» **YOUR OBJECTIVE**
Every line in the records below between the one holding "LB domain URL)|" and the one holding "setup, run terraform command", inclusive, is to be set down exactly; all other lines are to be left out.

Collection entries:
● ● ● ● ●

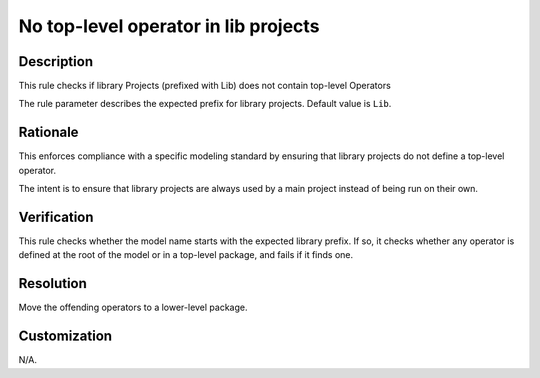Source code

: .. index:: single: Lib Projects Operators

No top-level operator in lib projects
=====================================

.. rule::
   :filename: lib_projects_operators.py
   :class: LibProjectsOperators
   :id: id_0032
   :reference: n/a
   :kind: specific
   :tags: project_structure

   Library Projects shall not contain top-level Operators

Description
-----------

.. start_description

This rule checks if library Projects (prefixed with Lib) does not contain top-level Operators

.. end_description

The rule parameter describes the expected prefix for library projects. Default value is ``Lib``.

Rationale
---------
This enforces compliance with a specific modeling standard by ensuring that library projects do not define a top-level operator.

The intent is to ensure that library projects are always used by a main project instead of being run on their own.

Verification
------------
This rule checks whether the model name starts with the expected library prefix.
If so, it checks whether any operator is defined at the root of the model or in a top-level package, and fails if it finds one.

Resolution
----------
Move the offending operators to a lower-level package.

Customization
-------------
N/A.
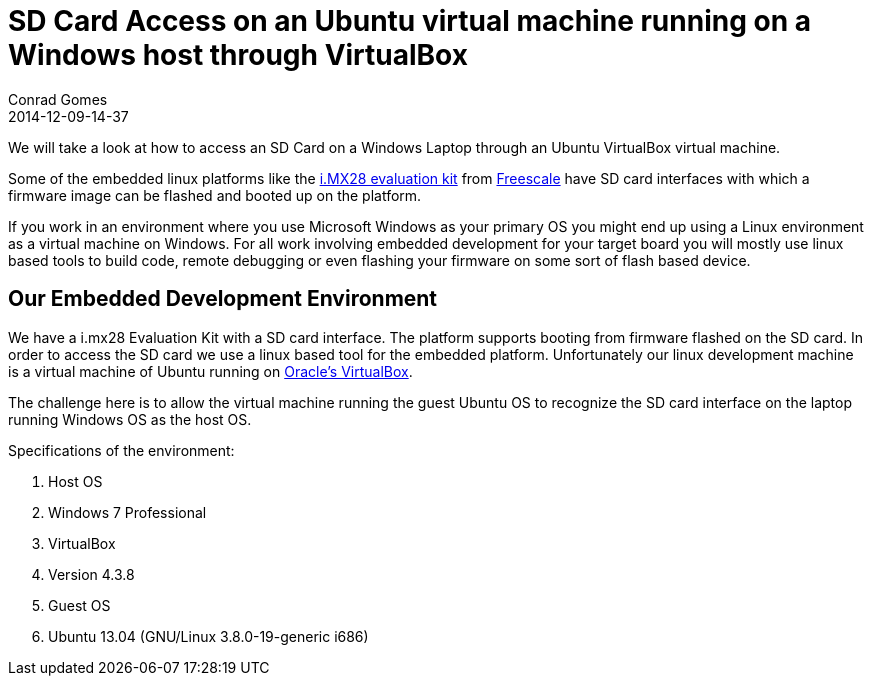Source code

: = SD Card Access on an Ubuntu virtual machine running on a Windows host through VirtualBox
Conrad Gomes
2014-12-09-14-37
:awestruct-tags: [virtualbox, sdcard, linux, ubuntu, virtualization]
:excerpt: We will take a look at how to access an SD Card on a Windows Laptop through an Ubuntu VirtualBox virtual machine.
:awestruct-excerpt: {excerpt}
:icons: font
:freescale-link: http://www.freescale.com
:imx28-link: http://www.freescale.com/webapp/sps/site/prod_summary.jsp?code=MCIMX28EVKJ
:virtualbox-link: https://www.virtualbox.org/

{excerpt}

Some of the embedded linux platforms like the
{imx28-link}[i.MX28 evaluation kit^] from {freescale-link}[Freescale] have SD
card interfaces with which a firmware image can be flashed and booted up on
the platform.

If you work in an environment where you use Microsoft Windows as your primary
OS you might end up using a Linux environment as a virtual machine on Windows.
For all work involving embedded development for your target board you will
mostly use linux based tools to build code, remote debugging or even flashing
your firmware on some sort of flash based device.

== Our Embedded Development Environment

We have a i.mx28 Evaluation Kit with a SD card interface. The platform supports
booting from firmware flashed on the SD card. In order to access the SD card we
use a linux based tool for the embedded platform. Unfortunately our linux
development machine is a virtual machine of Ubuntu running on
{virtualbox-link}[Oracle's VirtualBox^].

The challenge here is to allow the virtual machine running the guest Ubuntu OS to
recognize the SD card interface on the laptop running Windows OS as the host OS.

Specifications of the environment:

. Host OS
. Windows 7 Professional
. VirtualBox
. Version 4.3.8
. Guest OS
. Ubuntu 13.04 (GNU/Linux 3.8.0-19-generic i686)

● ● ● ● ●

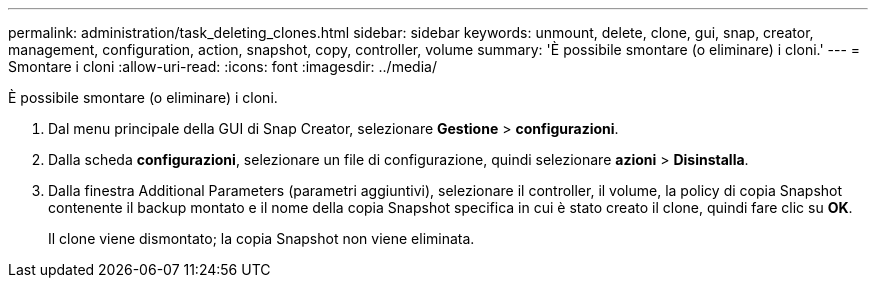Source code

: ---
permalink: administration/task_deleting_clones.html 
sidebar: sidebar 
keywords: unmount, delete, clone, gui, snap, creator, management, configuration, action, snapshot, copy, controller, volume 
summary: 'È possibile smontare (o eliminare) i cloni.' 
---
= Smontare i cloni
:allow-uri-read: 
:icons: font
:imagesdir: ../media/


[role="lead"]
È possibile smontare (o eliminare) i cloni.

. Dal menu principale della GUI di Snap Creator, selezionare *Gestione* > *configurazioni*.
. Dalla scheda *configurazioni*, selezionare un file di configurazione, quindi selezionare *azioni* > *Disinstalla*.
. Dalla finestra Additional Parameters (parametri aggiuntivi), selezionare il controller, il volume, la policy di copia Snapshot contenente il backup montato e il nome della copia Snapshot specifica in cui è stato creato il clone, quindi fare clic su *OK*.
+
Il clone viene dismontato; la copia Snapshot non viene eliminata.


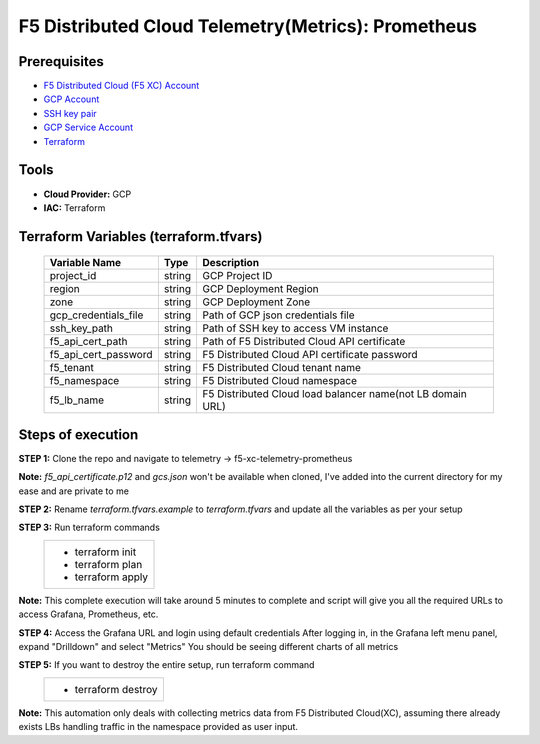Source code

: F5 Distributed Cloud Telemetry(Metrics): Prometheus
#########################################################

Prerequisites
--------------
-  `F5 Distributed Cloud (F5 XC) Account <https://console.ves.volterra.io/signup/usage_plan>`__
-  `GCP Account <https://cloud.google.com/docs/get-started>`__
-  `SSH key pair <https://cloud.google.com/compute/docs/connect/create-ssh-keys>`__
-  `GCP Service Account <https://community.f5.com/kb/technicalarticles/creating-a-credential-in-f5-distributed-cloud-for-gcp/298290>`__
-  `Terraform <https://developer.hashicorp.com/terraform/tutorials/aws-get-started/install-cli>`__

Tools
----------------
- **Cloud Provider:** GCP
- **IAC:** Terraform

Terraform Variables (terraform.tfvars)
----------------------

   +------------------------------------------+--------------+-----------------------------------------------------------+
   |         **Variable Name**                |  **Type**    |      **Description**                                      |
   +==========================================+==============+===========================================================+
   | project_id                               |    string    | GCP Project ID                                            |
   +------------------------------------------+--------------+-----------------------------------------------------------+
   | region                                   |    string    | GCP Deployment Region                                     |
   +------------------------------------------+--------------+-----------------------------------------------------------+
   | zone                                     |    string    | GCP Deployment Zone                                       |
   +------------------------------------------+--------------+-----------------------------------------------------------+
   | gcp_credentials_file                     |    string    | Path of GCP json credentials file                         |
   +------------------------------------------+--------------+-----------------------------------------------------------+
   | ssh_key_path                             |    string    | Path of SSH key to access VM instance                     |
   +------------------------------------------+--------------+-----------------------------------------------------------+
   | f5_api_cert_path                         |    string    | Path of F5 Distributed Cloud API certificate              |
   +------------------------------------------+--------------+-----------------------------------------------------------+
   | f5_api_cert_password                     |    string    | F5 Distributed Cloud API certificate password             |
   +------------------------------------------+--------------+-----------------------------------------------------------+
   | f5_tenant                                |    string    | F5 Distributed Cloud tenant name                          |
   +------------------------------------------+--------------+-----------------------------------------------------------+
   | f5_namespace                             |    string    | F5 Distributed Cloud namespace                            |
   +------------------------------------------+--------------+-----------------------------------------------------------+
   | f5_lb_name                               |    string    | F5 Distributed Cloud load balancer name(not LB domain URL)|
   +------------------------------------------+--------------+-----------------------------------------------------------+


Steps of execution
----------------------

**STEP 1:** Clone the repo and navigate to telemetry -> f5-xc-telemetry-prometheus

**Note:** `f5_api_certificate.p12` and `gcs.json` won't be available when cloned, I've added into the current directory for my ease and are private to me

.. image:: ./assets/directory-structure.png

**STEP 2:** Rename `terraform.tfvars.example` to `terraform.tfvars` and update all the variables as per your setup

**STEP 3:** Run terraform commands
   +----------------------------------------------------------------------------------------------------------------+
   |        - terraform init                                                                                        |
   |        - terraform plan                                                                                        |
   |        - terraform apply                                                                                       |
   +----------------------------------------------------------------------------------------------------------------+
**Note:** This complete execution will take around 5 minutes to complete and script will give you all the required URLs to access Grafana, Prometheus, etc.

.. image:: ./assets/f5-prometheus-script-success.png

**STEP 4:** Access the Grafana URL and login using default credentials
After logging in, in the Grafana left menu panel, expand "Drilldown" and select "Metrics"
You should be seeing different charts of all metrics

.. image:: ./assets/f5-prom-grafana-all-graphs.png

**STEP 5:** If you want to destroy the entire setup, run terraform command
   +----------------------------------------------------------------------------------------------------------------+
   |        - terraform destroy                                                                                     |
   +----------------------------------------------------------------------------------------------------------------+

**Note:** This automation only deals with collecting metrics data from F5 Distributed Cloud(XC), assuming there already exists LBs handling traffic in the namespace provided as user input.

● ● ● ● ●

» **YOUR SOLUTION**
   | f5_lb_name                               |    string    | F5 Distributed Cloud load balancer name(not LB domain URL)|
   +------------------------------------------+--------------+-----------------------------------------------------------+


Steps of execution
----------------------

**STEP 1:** Clone the repo and navigate to telemetry -> f5-xc-telemetry-prometheus

**Note:** `f5_api_certificate.p12` and `gcs.json` won't be available when cloned, I've added into the current directory for my ease and are private to me

.. image:: ./assets/directory-structure.png

**STEP 2:** Rename `terraform.tfvars.example` to `terraform.tfvars` and update all the variables as per your setup

**STEP 3:** Run terraform commands
   +----------------------------------------------------------------------------------------------------------------+
   |        - terraform init                                                                                        |
   |        - terraform plan                                                                                        |
   |        - terraform apply                                                                                       |
   +----------------------------------------------------------------------------------------------------------------+
**Note:** This complete execution will take around 5 minutes to complete and script will give you all the required URLs to access Grafana, Prometheus, etc.

.. image:: ./assets/f5-prometheus-script-success.png

**STEP 4:** Access the Grafana URL and login using default credentials
After logging in, in the Grafana left menu panel, expand "Drilldown" and select "Metrics"
You should be seeing different charts of all metrics

.. image:: ./assets/f5-prom-grafana-all-graphs.png

**STEP 5:** If you want to destroy the entire setup, run terraform command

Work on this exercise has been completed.